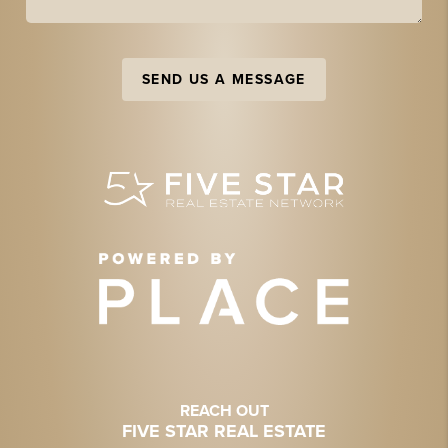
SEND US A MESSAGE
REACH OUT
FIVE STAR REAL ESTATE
##########
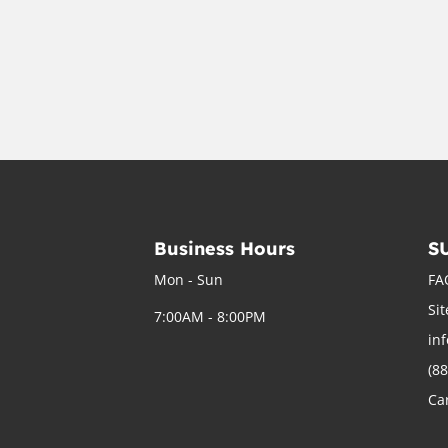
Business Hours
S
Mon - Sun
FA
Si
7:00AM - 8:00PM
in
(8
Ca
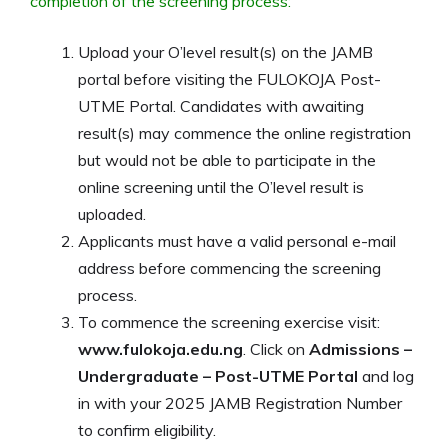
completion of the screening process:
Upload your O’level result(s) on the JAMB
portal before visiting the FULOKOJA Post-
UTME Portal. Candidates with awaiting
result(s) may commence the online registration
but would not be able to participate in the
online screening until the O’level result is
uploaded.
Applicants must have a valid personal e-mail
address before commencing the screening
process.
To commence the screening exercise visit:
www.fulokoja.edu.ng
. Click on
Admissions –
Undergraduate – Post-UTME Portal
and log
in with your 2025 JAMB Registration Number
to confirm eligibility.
##########
Copy out everything in the items above, from the line containing "completion of the" down to the line containing "to confirm eligibility.", including both of those lines.

completion of the screening process:
Upload your O’level result(s) on the JAMB
portal before visiting the FULOKOJA Post-
UTME Portal. Candidates with awaiting
result(s) may commence the online registration
but would not be able to participate in the
online screening until the O’level result is
uploaded.
Applicants must have a valid personal e-mail
address before commencing the screening
process.
To commence the screening exercise visit:
www.fulokoja.edu.ng
. Click on
Admissions –
Undergraduate – Post-UTME Portal
and log
in with your 2025 JAMB Registration Number
to confirm eligibility.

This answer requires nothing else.